Concernant la lutte contre le racisme et l’extrémisme, une attention particulière a été accordée aux suites données à l’affaire du Mouvement clandestin national-socialiste (NSU), qui a mis en évidence une partialité des institutions et d’autres insuffisances graves des services de police et de sécurité dans le cadre du traitement des infractions à motivation raciste. « Je constate avec inquiétude que les changements opérés jusqu’ici restent apparemment limités : la création d’un centre spécialisé dans la lutte contre l’extrémisme de droite et de gauche et le nationalisme violent, de nouvelles bases de données et la promesse de faire en sorte que la composition de la police reflète davantage la diversité de la population. » Constatant notamment l’accent mis sur la répression des infractions commises par des groupes extrémistes, le Commissaire a demandé instamment aux autorités allemandes de profiter de la réforme en cours pour améliorer leur réponse aux infractions à motivation raciste en général. « Seules une partie des infractions à motivation raciste sont commises par des membres de groupes extrémistes organisés. Or, le système de justice pénale doit être en mesure de réprimer avec professionnalisme l’ensemble de ces infractions. » A cet égard, le Commissaire a pris note avec satisfaction de la modification apportée au Code pénal, qui permet désormais de prendre en compte la motivation raciste d’une infraction lors de la détermination de la peine. Il reste toutefois nécessaire de prendre bien d’autres mesures concrètes, et notamment d’élaborer des consignes obligatoires pour les policiers et les procureurs et de prévoir une formation spécialisée pour les juges.
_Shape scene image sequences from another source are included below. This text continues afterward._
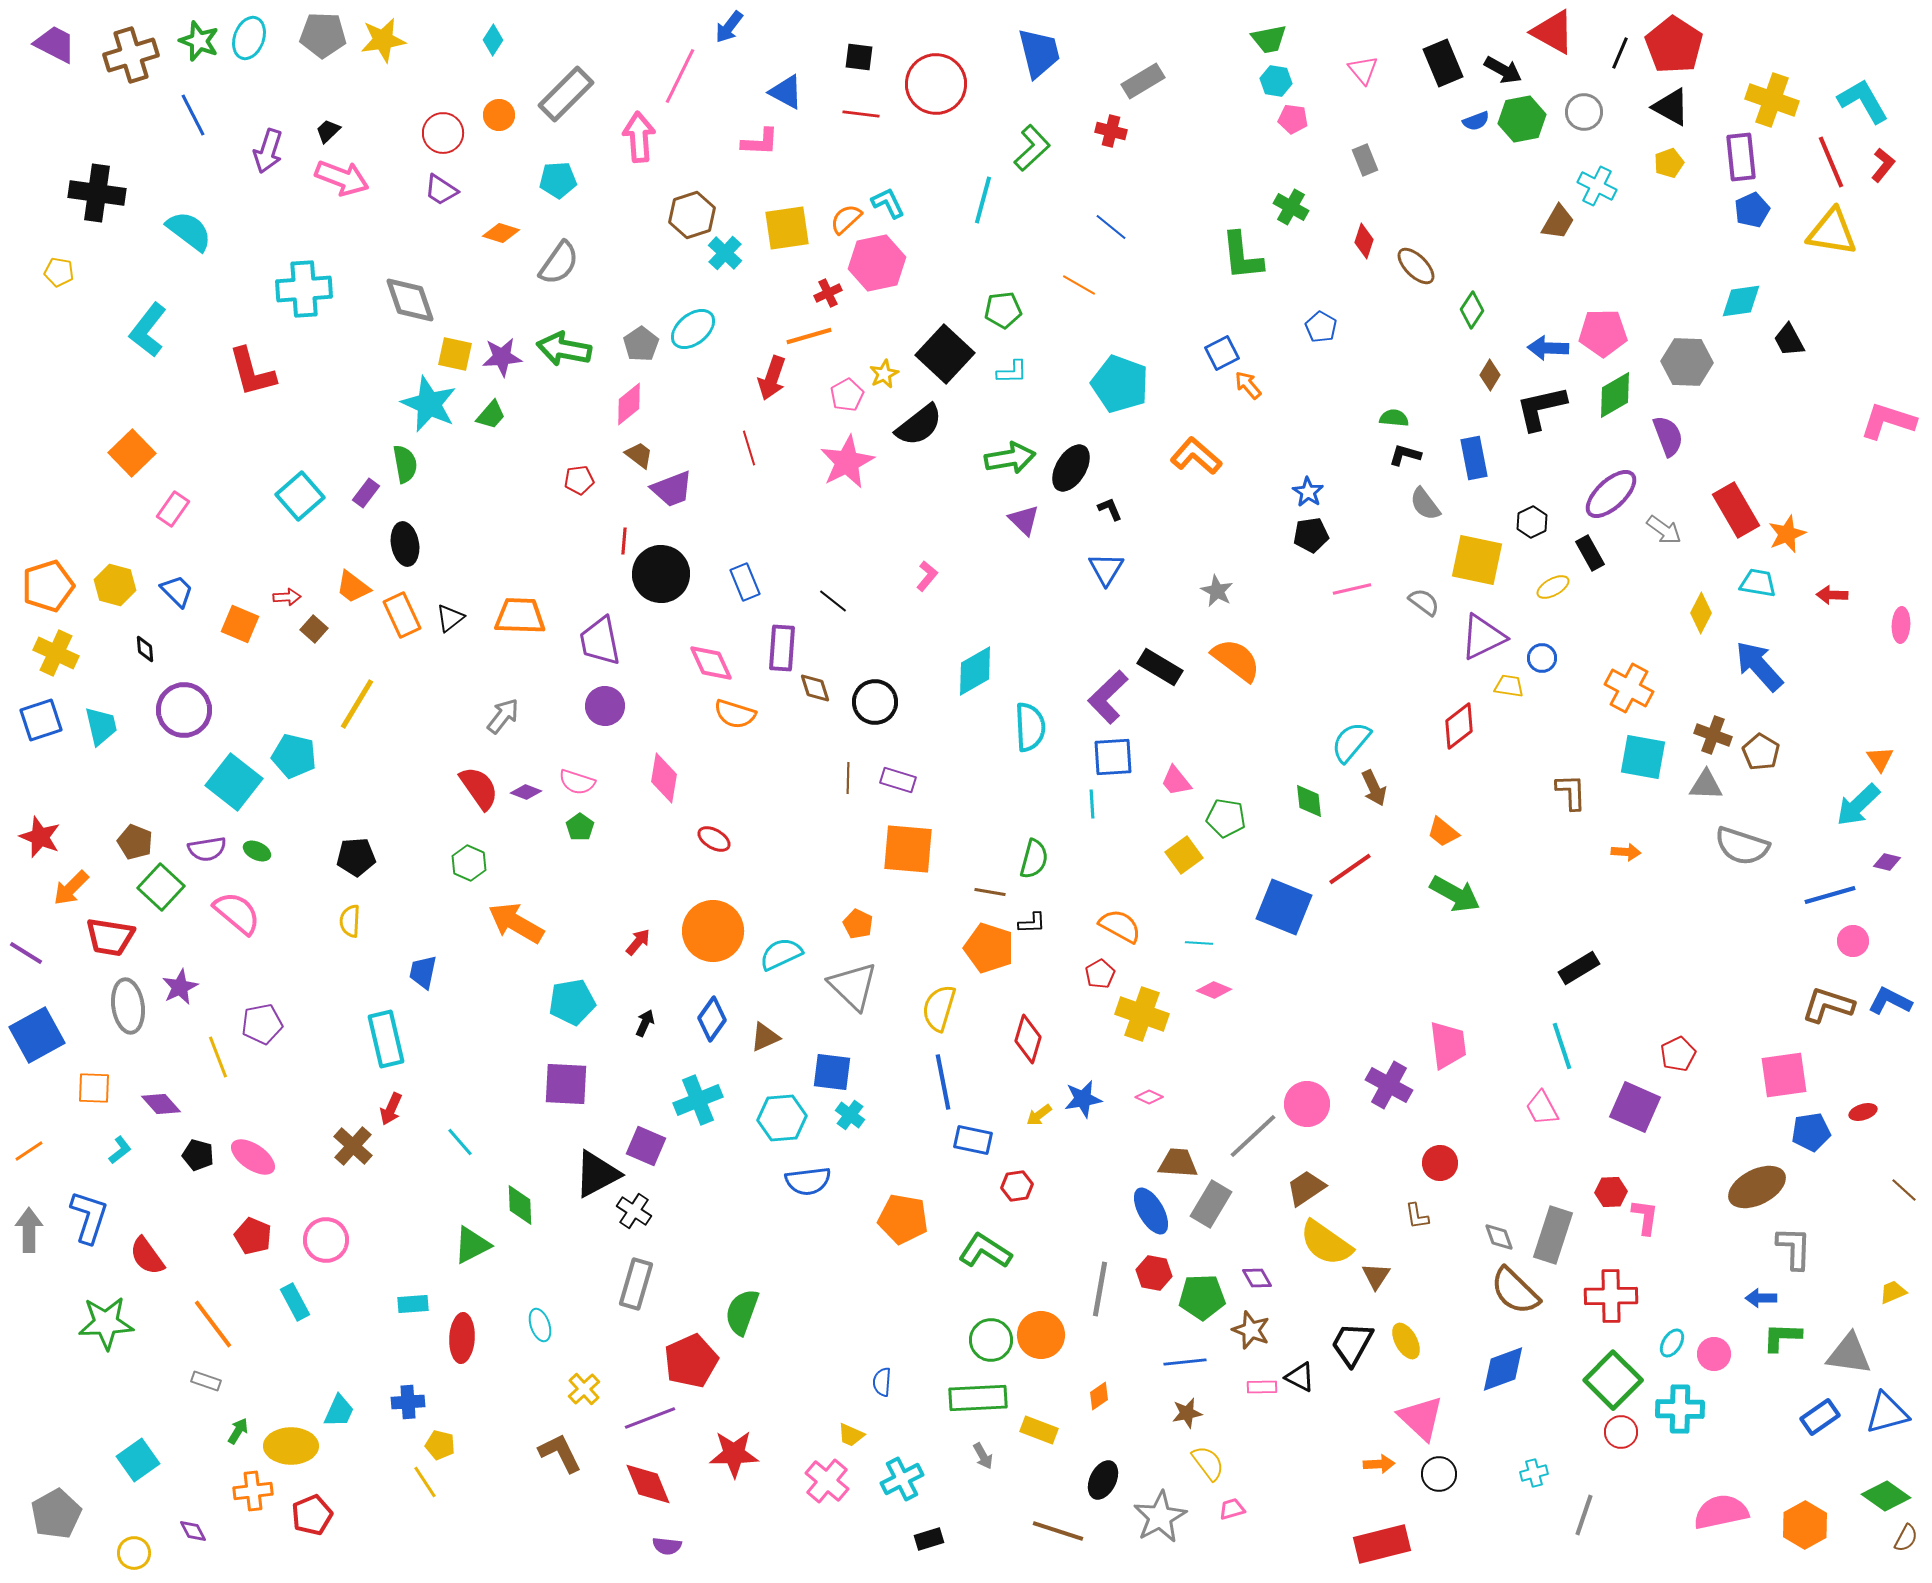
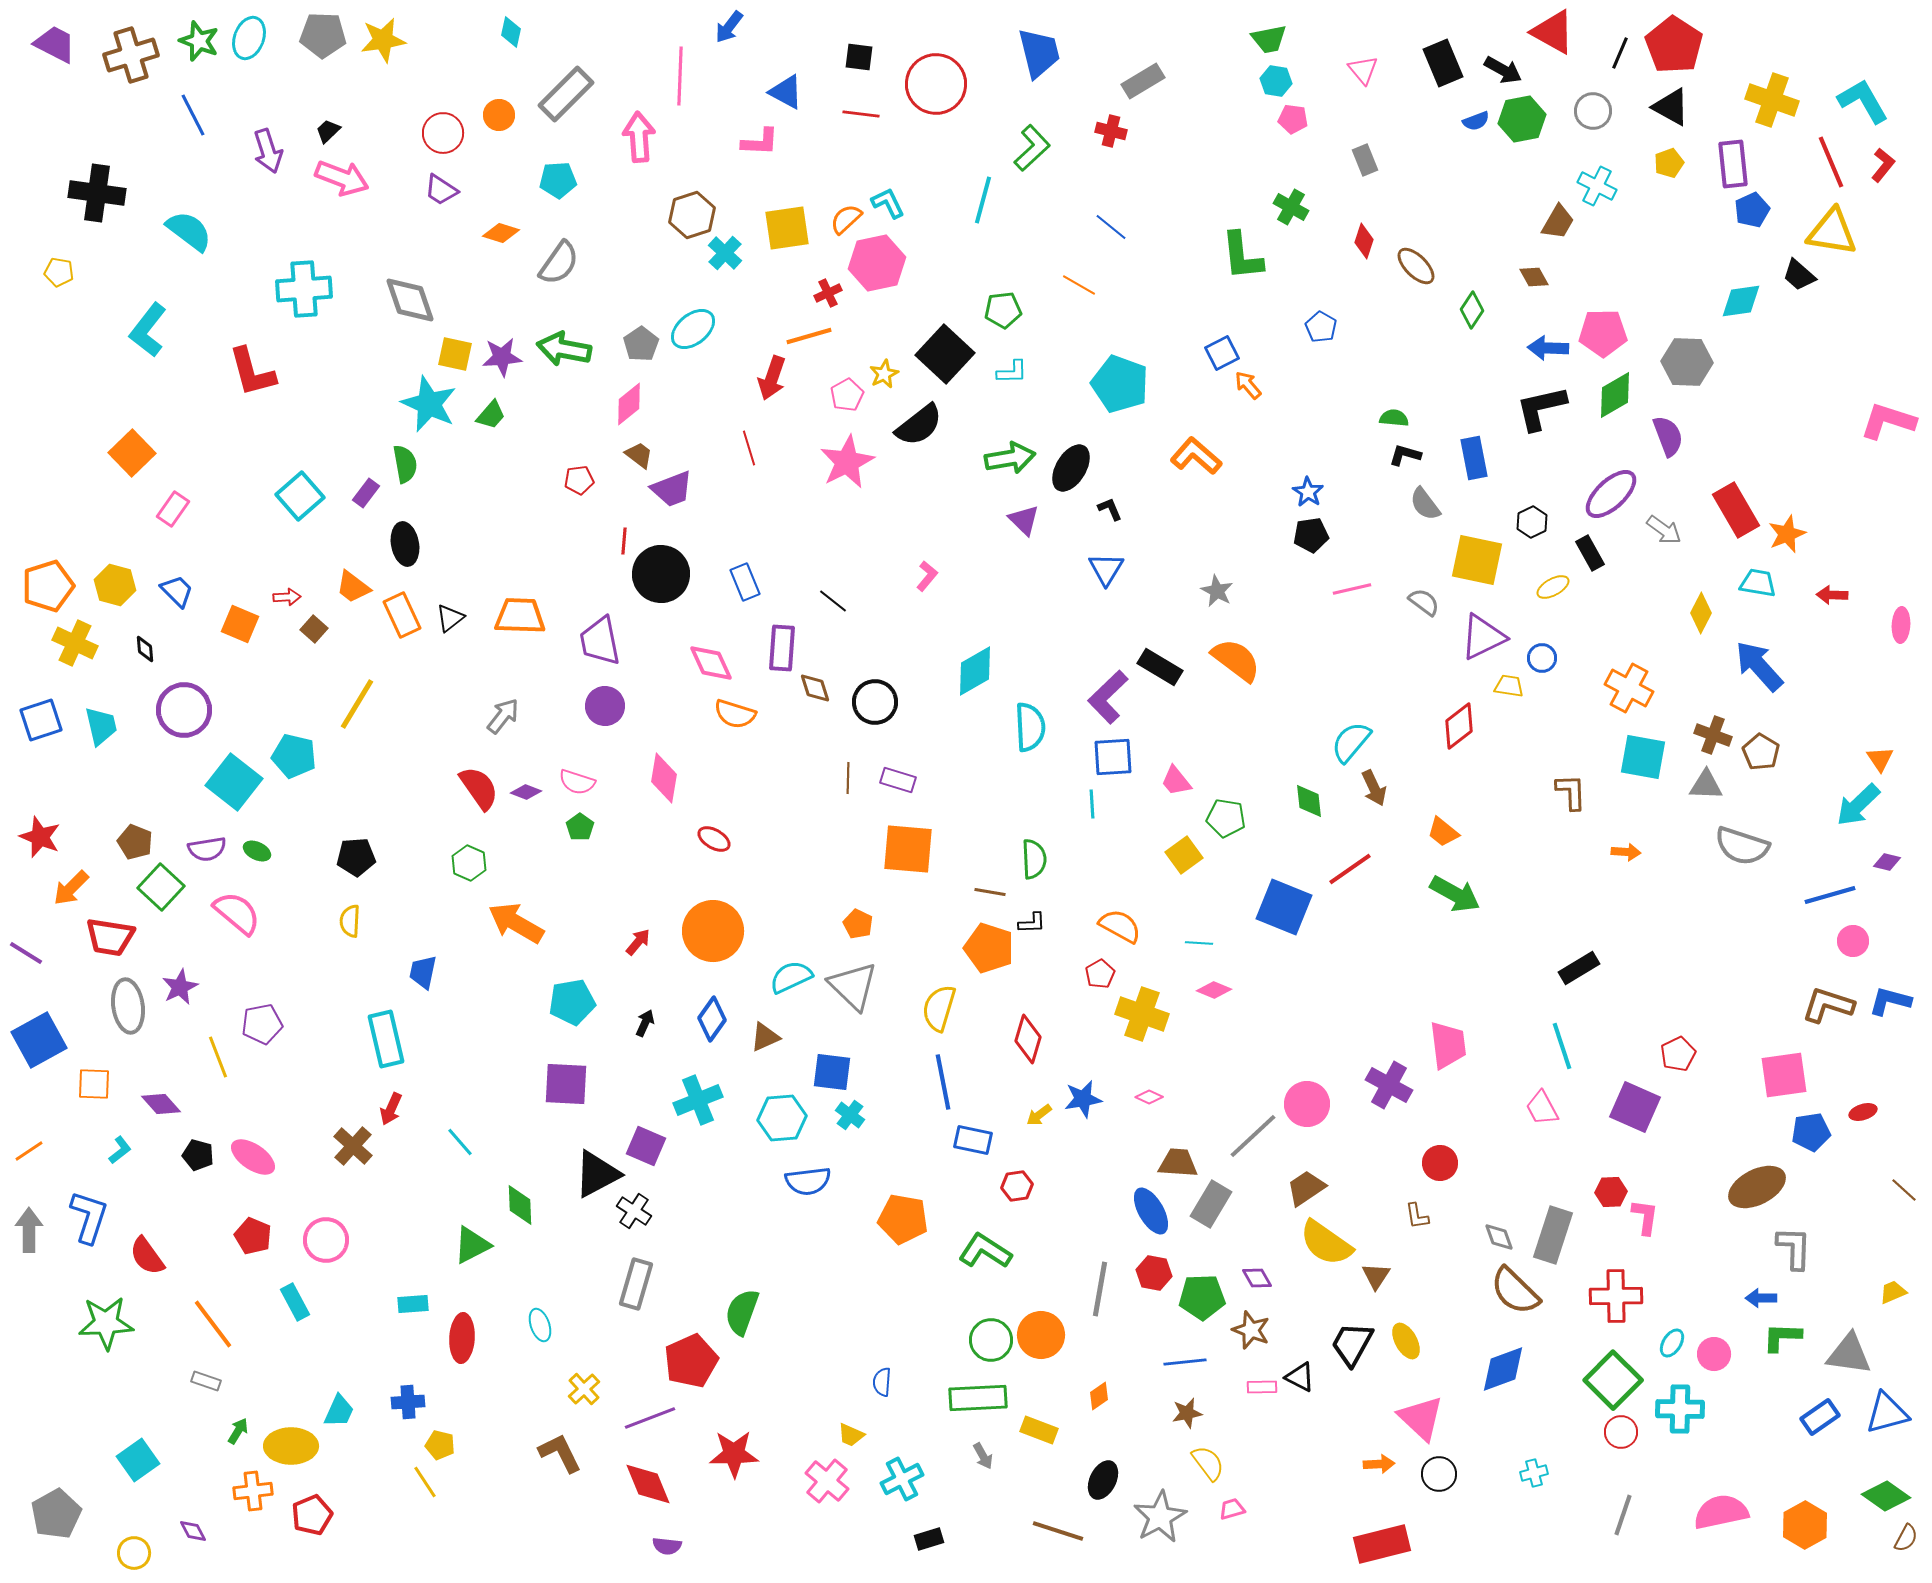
cyan diamond at (493, 40): moved 18 px right, 8 px up; rotated 20 degrees counterclockwise
pink line at (680, 76): rotated 24 degrees counterclockwise
gray circle at (1584, 112): moved 9 px right, 1 px up
purple arrow at (268, 151): rotated 36 degrees counterclockwise
purple rectangle at (1741, 157): moved 8 px left, 7 px down
black trapezoid at (1789, 340): moved 10 px right, 65 px up; rotated 21 degrees counterclockwise
brown diamond at (1490, 375): moved 44 px right, 98 px up; rotated 60 degrees counterclockwise
yellow cross at (56, 653): moved 19 px right, 10 px up
green semicircle at (1034, 859): rotated 18 degrees counterclockwise
cyan semicircle at (781, 954): moved 10 px right, 23 px down
blue L-shape at (1890, 1001): rotated 12 degrees counterclockwise
blue square at (37, 1035): moved 2 px right, 5 px down
orange square at (94, 1088): moved 4 px up
red cross at (1611, 1296): moved 5 px right
gray line at (1584, 1515): moved 39 px right
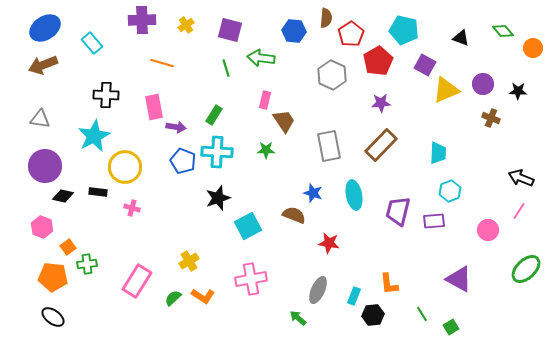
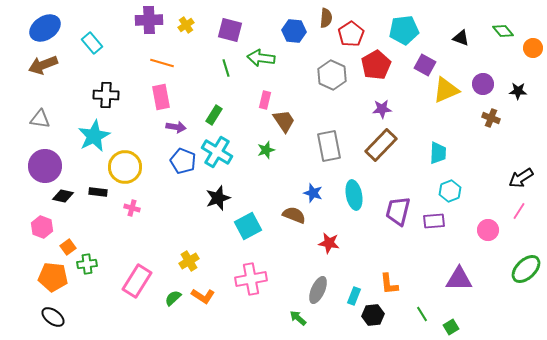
purple cross at (142, 20): moved 7 px right
cyan pentagon at (404, 30): rotated 20 degrees counterclockwise
red pentagon at (378, 61): moved 2 px left, 4 px down
purple star at (381, 103): moved 1 px right, 6 px down
pink rectangle at (154, 107): moved 7 px right, 10 px up
green star at (266, 150): rotated 18 degrees counterclockwise
cyan cross at (217, 152): rotated 28 degrees clockwise
black arrow at (521, 178): rotated 55 degrees counterclockwise
purple triangle at (459, 279): rotated 28 degrees counterclockwise
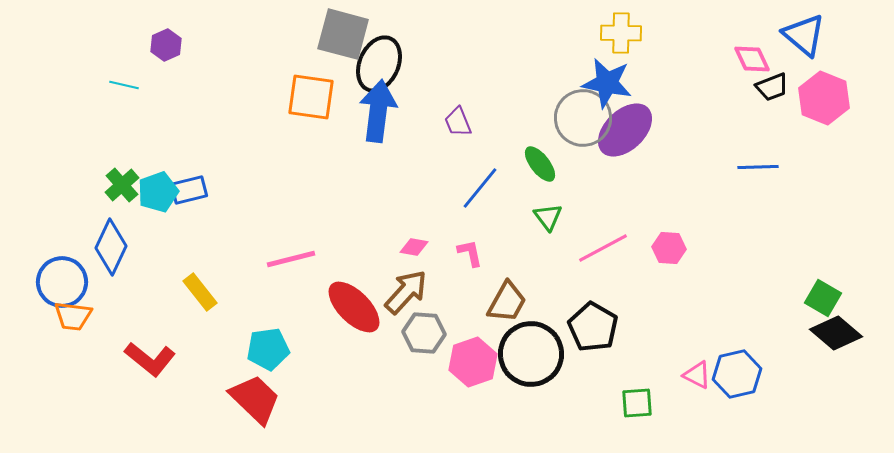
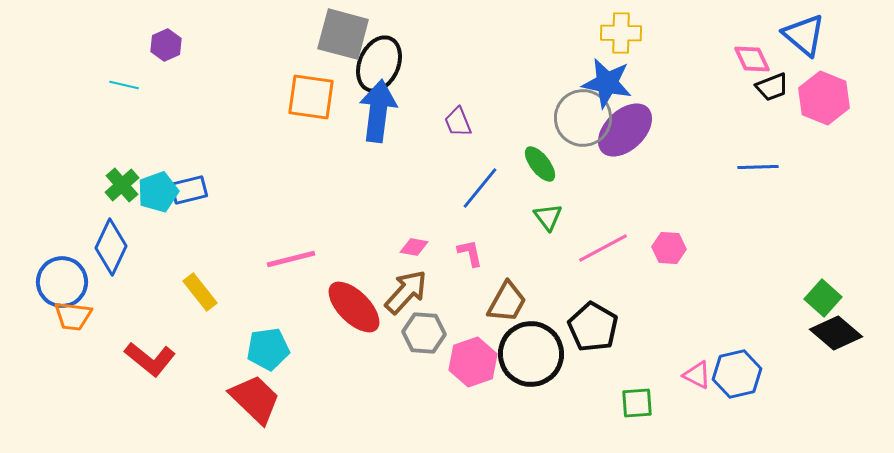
green square at (823, 298): rotated 12 degrees clockwise
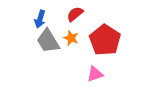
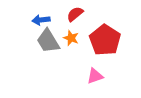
blue arrow: moved 1 px right, 1 px down; rotated 66 degrees clockwise
pink triangle: moved 2 px down
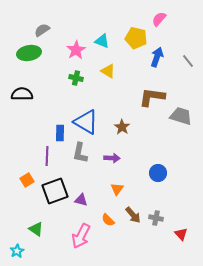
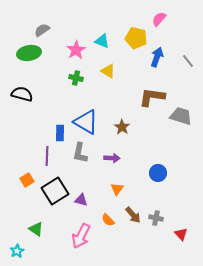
black semicircle: rotated 15 degrees clockwise
black square: rotated 12 degrees counterclockwise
Lors de son examen du cadre juridique et institutionnel de la protection et de la promotion des droits de l'homme, le Commissaire s’est intéressé à l’efficacité du système allemand de contrôle des services de renseignement et de sécurité, thème qui est devenu d’une brûlante actualité en Allemagne et en Europe à la suite des révélations récentes concernant à la fois des violations des droits de l'homme et un mépris général du principe de la prééminence du droit. De l’avis du Commissaire, il faut donner plus de poids à la commission de contrôle parlementaire en renforçant considérablement ses services d’appui et leurs compétences techniques. Reste aussi ouverte la question de la surveillance exercée par les services de renseignement allemands en dehors de l’Allemagne, à l’égard de personnes qui ne sont pas des ressortissants allemands. Selon le Commissaire, « l’article 8 de la Convention européenne des droits de l'homme, qui garantit le droit au respect de la vie privée, s’applique à toutes les activités des Etats parties à la Convention, et notamment à toutes celles qui concernent la sécurité nationale et le renseignement ».
Enfin, le Commissaire Muižnieks a constaté avec préoccupation qu’en Allemagne, plusieurs institutions de protection et de promotion des droits de l'homme ne disposent ni des moyens ni des pouvoirs nécessaires et/ou ne sont pas assez indépendantes. Il est encourageant de noter que l’Institut allemand des droits de l'homme aura bientôt un fondement juridique, mais cette institution, l’Agence fédérale de lutte contre la discrimination et l’Agence nationale de prévention de la torture ont besoin d’être considérablement renforcées pour pouvoir remplir efficacement leur mandat.
Le Commissaire publiera prochainement un rapport sur sa visite en Allemagne.